* _Description of the task_
In the forum thread on calming stress, what does Ems say fiber does to Ems's IBS-D?
*** Opening of Quoted passage ***
# need help to calm my stress



## mbbelca (Mar 31, 2004)

it's seems when i'm stressed at work or get excited that i'm going out..thats when the d comes. have no control over it. does anyone have any suggestions on how to calm myself once the d comes...it just seems it gets worse the more up set i get. please help


----------



## eerickson (Apr 1, 2004)

I've had some difficulty with this too. Take a break every so often and walk around/ sit on the potty and breathe (so no one can bother you). Try breathing exercises. Up your natural fiber intake (fruits, veggies, whole grains) as much as possible. Stop caffeine (even chocolate) and alcohol altogether. Hard, but this has given me the most relief. Keep anti-d's on hand, some medicines for other problems can help (Detrol for urinary incontinence for example).


----------



## AlmostFamous (Apr 11, 2004)

That is exactly my problem! If your job permits- try listening to relaxing music at work. Or stop yourself and take deep breaths, count to ten and then exhale, when you feel your heart racing about something. That seems to be working for me a little more lately. Otherwise keep the immodium on hand just in case.I'm currently trying to manage my anxiety/stress by just telling myself that when some stress arises "it's no big deal." I'll see if that works! The last two days this approach has worked anyway.


----------



## khakbar (Jun 8, 2004)

I would like to know what helped you with the stress. I don't know why I'm feeling so BLUE these days. Friday I lost $90, when someone in the store I was at pick-pocketed me. I got upset, then quickly had to adjust because I was starting to get the stress pains that hurt like hell, and then I decided the money is gone, there is nothing I can do about what happened, just get over it. Then Saturday I decided to treat myself by getting my nails and feet done, pick up some movies and RELAX, I started craving my favorite foods, like popcorn, chips, just plain ole junk food. I decided to do the right thing and not have them, I went to visit a girlfriend on Sunday and just cried and cried for no good reason. It's now Tuesday and I hurt really bad and trying to hold back the tears. I think the anger is getting the better of me. I can watch TV and get angry, because something reminded me of a tough time. This Sucks.


----------



## Julia37 (May 9, 2001)

My experience with anger has been that two things help. 1. Aerobic excercise - it seems to work the anger out of my system, and I sleep better too.2. Dealing with the issues that cause the anger in the first place. My parents are abusive, and I'm doing much better since I dealt with those issues. It took a few years, but it was well worth it. I think generally if i've been abused or taken advantage of in any way it always makes me feel better to do something constructive to fight back. At least then I don't feel like a helpless victim.


----------



## Ems (Apr 13, 2004)

Hi,I would just like to say fibre aggravates my IBS-D. Fibre makes you "regular" so for diarrhea sufferers, it has the potential to speed everything up. Just my personal experience.Breathing like women do in labour is an excellent way of removing tension. Take your self away from the stressful situation or say no to a task if possible. Don't beat yourself up for feeling stressed (I do this and it makes me angry). To beath- Inhale focussing on your tummy going out not your chest, put a hand on your chest and make sure it satys still. Expire through lips in a kissing shape, slowly and controlled. Long and deep breaths. You'll find that your concentrating so much on breathing you forget everything else.Tell your boss and your close colleagues (where appropraite) that you feel like this. I did and ever since then I have got wonderful support from them. A positive attitude is the best medicine. I know that sounds obvious, but it pretty hard to keep. You need to work at it. Treat and pamper yourself. Make yourself feel good.Ems


----------
*** Close of Quoted passage ***
*** Opening of Recorded data ***
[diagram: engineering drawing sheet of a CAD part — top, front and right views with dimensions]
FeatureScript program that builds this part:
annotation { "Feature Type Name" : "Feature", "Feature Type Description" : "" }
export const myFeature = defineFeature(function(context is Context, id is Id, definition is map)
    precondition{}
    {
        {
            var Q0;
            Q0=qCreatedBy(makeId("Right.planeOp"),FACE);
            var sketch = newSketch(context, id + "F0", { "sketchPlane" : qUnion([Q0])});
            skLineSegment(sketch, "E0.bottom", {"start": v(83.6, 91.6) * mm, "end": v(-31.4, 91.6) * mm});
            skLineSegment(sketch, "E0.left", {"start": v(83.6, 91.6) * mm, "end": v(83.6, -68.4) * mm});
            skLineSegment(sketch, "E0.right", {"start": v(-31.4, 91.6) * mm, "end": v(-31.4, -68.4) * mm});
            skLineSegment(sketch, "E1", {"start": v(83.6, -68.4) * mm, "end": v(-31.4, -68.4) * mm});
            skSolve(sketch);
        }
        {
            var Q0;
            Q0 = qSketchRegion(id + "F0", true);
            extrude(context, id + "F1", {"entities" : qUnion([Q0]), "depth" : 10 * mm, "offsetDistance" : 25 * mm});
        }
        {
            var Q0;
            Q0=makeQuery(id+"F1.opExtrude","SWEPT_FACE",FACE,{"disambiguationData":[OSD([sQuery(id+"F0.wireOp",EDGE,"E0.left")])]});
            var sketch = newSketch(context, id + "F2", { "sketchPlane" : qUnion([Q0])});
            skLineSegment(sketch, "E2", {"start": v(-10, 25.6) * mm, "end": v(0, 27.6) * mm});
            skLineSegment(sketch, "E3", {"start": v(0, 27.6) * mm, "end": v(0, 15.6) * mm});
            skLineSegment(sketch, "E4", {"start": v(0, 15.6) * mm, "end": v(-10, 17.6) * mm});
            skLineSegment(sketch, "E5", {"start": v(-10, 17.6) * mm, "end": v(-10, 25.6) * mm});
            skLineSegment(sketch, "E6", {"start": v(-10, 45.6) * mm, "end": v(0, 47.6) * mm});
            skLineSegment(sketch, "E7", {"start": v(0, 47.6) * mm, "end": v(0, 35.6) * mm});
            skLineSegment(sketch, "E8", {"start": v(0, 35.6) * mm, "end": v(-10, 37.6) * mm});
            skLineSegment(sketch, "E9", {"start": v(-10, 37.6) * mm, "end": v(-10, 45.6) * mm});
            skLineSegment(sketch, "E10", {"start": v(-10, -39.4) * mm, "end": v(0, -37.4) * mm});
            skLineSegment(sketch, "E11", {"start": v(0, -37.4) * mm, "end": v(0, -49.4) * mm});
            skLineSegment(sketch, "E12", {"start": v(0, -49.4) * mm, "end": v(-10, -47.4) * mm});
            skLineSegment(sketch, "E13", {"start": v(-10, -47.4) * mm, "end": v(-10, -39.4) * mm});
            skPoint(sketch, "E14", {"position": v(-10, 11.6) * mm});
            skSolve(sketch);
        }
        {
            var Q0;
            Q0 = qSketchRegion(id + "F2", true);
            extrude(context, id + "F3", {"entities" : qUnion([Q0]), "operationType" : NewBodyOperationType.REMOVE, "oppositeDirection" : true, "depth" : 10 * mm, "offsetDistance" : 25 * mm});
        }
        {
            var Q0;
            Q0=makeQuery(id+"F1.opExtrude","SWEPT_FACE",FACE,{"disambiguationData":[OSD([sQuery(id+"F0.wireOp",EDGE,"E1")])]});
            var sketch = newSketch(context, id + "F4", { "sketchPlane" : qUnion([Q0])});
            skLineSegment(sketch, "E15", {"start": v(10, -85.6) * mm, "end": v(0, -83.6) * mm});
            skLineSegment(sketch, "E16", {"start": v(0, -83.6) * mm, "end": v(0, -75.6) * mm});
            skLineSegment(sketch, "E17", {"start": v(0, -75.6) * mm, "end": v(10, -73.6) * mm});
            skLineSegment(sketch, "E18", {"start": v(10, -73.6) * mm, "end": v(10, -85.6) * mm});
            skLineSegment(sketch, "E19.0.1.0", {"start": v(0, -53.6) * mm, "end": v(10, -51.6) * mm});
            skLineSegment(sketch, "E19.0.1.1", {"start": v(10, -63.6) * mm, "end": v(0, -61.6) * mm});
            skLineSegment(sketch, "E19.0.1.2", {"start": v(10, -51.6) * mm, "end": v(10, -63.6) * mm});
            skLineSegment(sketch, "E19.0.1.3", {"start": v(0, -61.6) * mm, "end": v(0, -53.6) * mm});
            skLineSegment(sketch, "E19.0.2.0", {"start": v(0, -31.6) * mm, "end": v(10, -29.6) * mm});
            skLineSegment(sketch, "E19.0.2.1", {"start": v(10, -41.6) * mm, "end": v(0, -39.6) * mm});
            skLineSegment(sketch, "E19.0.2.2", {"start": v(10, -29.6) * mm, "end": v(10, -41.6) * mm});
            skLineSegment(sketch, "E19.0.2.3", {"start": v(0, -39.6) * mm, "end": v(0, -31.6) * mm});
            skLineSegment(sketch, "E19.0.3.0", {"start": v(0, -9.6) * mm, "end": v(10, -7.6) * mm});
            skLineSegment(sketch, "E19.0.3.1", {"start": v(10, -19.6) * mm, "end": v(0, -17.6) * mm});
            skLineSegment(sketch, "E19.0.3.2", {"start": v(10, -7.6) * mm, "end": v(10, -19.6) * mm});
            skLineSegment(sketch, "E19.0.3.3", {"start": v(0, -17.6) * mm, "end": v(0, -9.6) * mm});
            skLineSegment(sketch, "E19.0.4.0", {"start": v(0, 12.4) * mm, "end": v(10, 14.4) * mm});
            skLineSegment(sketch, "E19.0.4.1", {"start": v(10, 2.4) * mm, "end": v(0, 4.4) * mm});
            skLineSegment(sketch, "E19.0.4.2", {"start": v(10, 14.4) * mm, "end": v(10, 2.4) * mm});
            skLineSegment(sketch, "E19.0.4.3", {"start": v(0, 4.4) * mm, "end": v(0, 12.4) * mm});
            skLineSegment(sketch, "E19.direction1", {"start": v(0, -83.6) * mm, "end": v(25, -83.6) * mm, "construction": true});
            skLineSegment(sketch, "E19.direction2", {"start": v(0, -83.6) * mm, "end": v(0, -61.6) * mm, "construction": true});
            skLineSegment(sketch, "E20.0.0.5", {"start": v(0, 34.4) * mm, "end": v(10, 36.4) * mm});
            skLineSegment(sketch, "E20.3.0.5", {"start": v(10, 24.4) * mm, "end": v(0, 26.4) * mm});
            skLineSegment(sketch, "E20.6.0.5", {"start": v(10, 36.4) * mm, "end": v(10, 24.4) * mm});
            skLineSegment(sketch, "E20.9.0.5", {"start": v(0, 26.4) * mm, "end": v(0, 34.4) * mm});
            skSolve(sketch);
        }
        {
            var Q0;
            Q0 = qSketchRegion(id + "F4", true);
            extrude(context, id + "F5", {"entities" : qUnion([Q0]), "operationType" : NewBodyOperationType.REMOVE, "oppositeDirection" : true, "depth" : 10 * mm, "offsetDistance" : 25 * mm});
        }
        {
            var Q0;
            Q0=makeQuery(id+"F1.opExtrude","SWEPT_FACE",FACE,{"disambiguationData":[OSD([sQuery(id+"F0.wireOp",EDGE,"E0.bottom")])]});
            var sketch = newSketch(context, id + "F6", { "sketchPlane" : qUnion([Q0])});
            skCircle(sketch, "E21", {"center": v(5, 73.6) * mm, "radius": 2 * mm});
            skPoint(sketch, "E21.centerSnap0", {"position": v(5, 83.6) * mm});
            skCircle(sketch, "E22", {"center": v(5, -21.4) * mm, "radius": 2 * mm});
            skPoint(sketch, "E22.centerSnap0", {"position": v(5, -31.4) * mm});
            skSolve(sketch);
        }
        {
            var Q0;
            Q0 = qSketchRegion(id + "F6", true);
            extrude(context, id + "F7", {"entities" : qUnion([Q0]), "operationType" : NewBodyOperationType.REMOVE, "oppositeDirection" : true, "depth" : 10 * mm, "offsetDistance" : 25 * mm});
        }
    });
*** Close of Recorded data ***
* _Solution below_
Fiber aggravates Ems's IBS-D.